■ **Complete the following**:
a. In the Nabucco-West article below, in which city did the Nabucco Committee meet on May 21?
b. From the Nabucco-West article below, extract the passage starting at "Although still unfunded" and ending at "and Switzerland.".
··· Source passage ···
Comparative Advantages of Nabucco-West Offset By Lack of Financing

Comparative Advantages of Nabucco-West Offset By Lack of Financing

Publication: Eurasia Daily Monitor Volume: 10 Issue: 102
May 30, 2013 03:41 PM
By: Vladimir Socor

(Source: civilnet.am)

The Nabucco Committee’s meeting (see accompanying article) on May 21
in Bucharest has provided perhaps the final opportunity for
comprehensively assessing the Nabucco-West project’s comparative
advantages as a route for Azerbaijani gas to Europe. Prior even to the
Committee meeting, the Nabucco participant governments had appealed in
a joint letter to the European Union to show more visible signs of
support for this project (see EDM, April 26). The May 21 Committee
meeting entered the end game of the final pipeline selection decision
in Baku.

Although still unfunded by international financial institutions, the
Nabucco-West pipeline project holds significant comparative advantages
from the perspective of the European Commission and of Caspian gas
producing states. This project:

– Offers the shortest route to lucrative European gas markets for
Caspian gas. Nabucco participant countries should enable Caspian gas
producers to earn higher netback prices, thanks to the shorter
distance from the production site to market, compared with rival
Trans-Adriatic Pipeline’s (TAP) more remotely located markets in Italy
and Switzerland.

– Targets those markets where supply diversification is a pressing
requirement, yet liquefied natural gas (LNG) will not be available to
compete against pipeline-delivered gas. Such is the case with the
Nabucco participant countries. Meanwhile, Italy’s plans to increase
LNG imports are likely to depress the price of pipeline gas in that
already saturated market.
··· Information provided ···
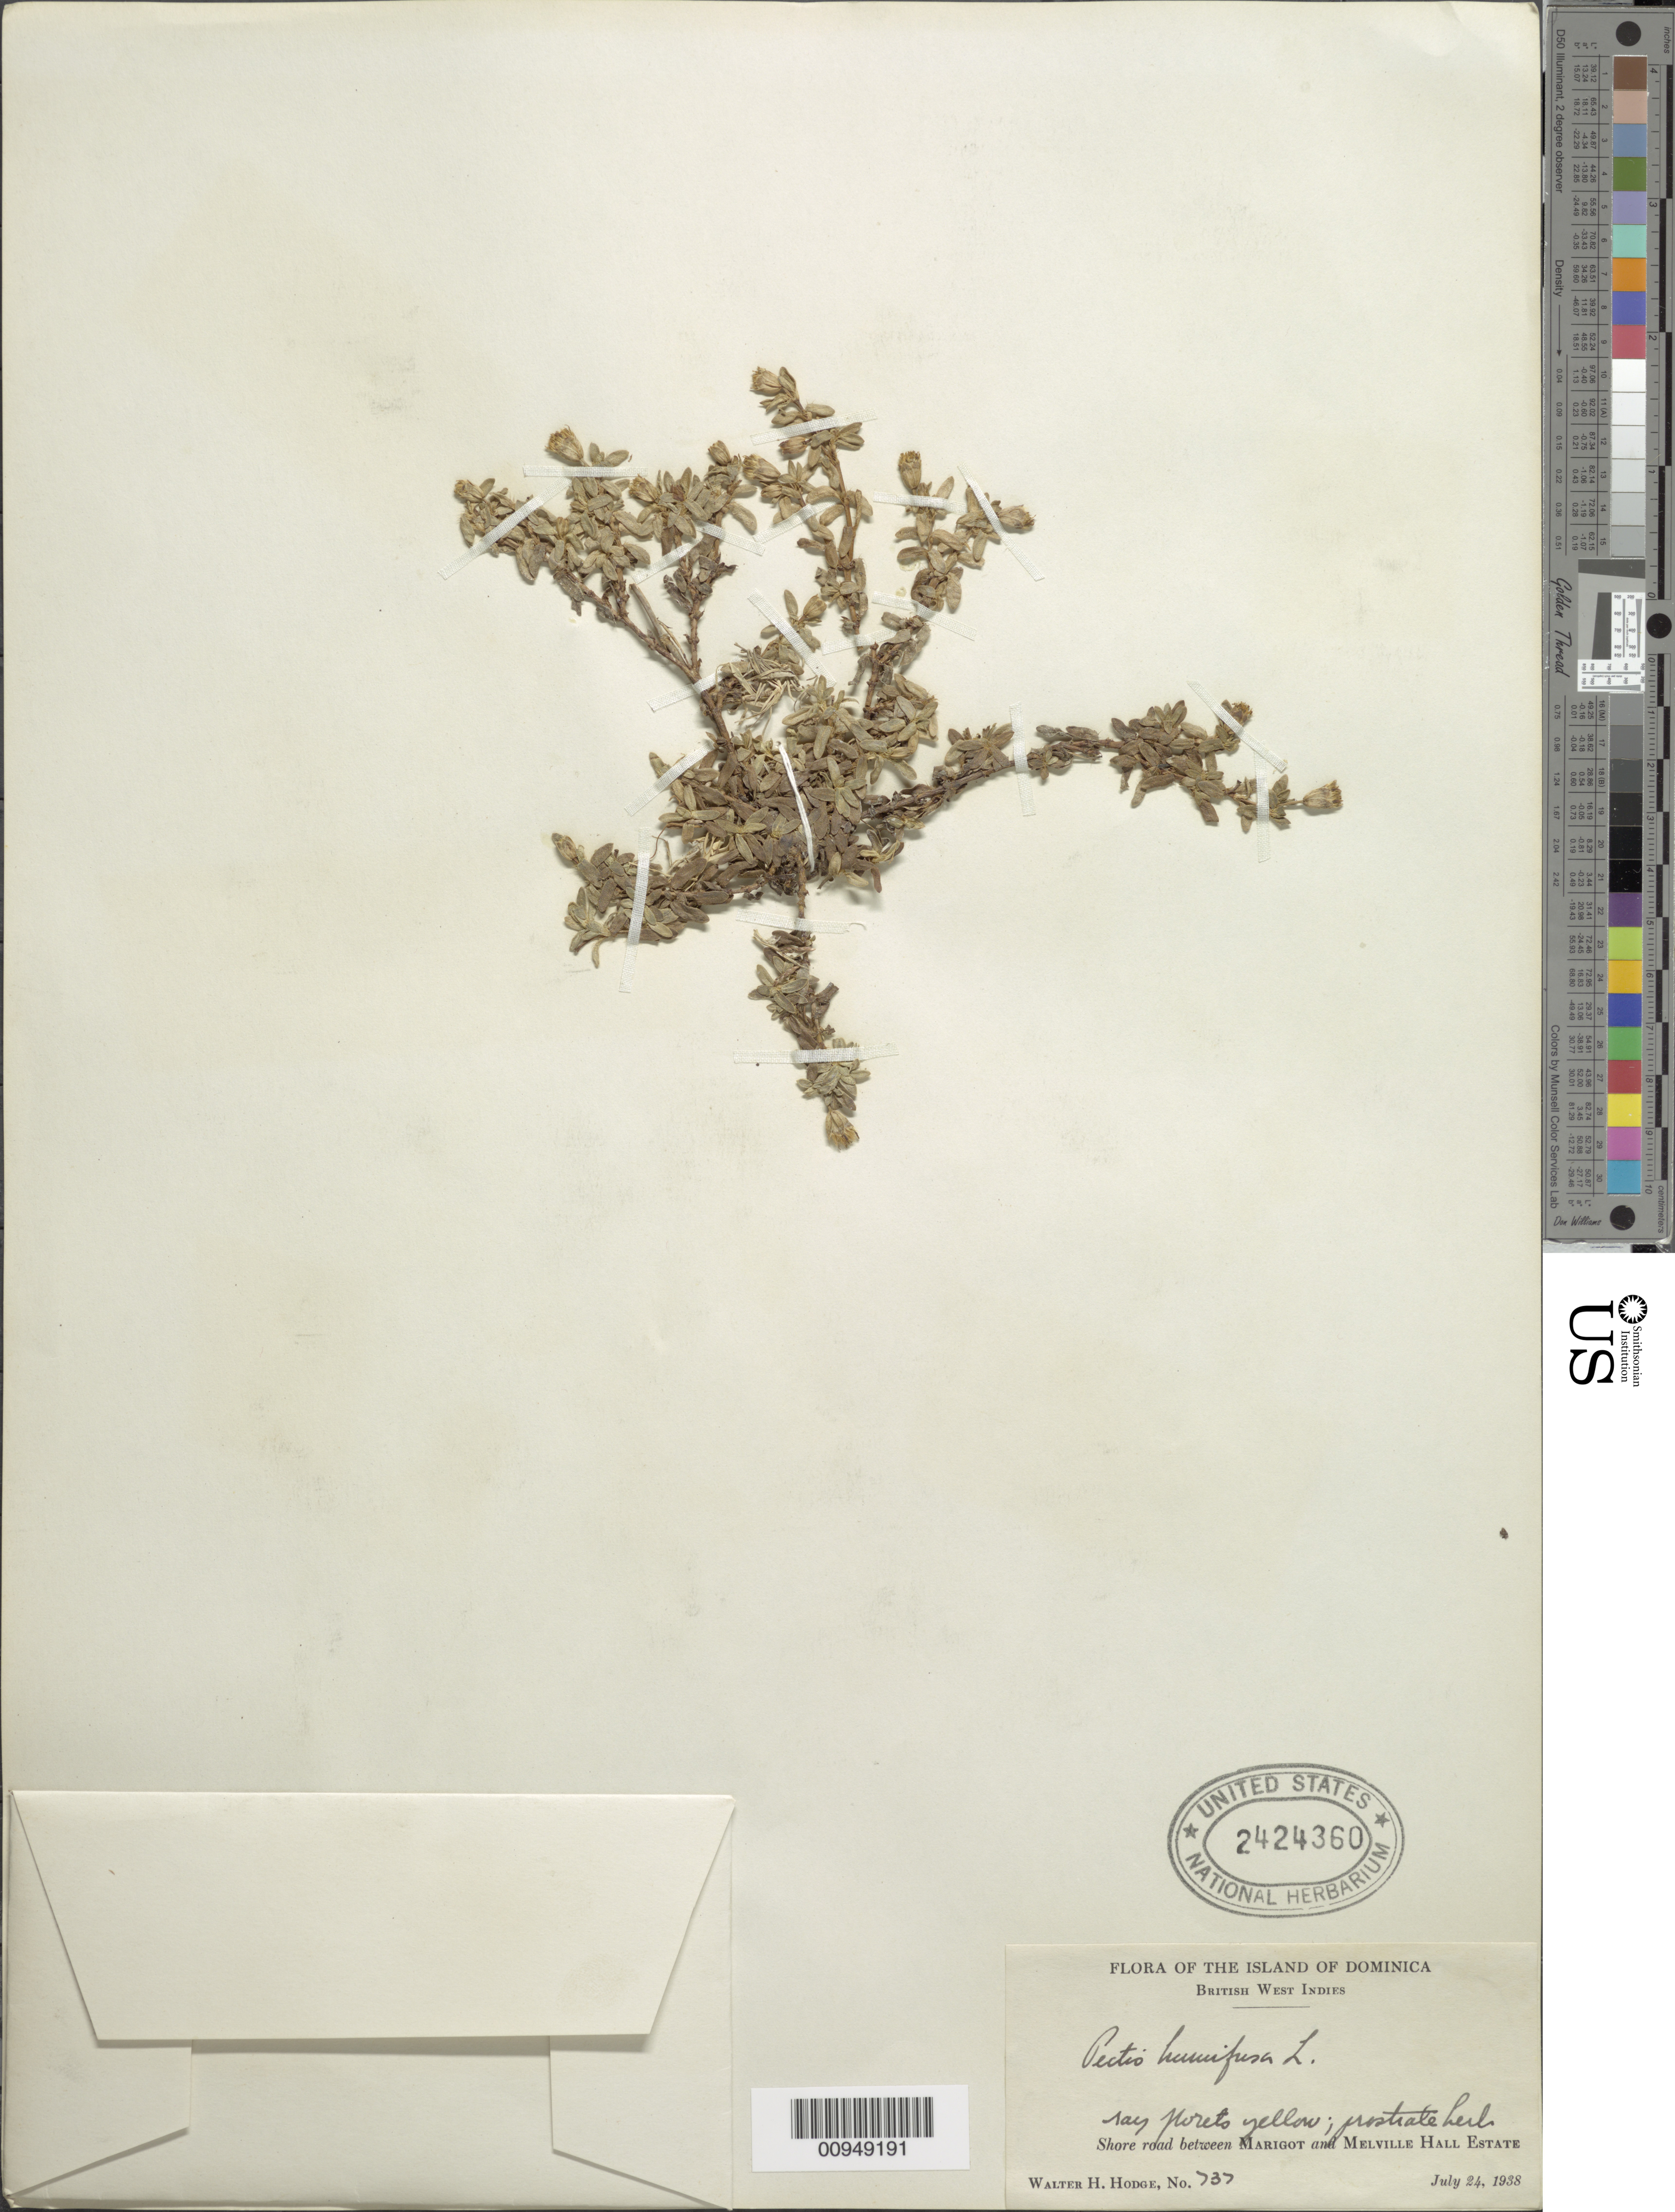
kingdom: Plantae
···
■ **Task solutions**:
a. Bucharest

b.
Although still unfunded by international financial institutions, the
Nabucco-West pipeline project holds significant comparative advantages
from the perspective of the European Commission and of Caspian gas
producing states. This project:

– Offers the shortest route to lucrative European gas markets for
Caspian gas. Nabucco participant countries should enable Caspian gas
producers to earn higher netback prices, thanks to the shorter
distance from the production site to market, compared with rival
Trans-Adriatic Pipeline’s (TAP) more remotely located markets in Italy
and Switzerland.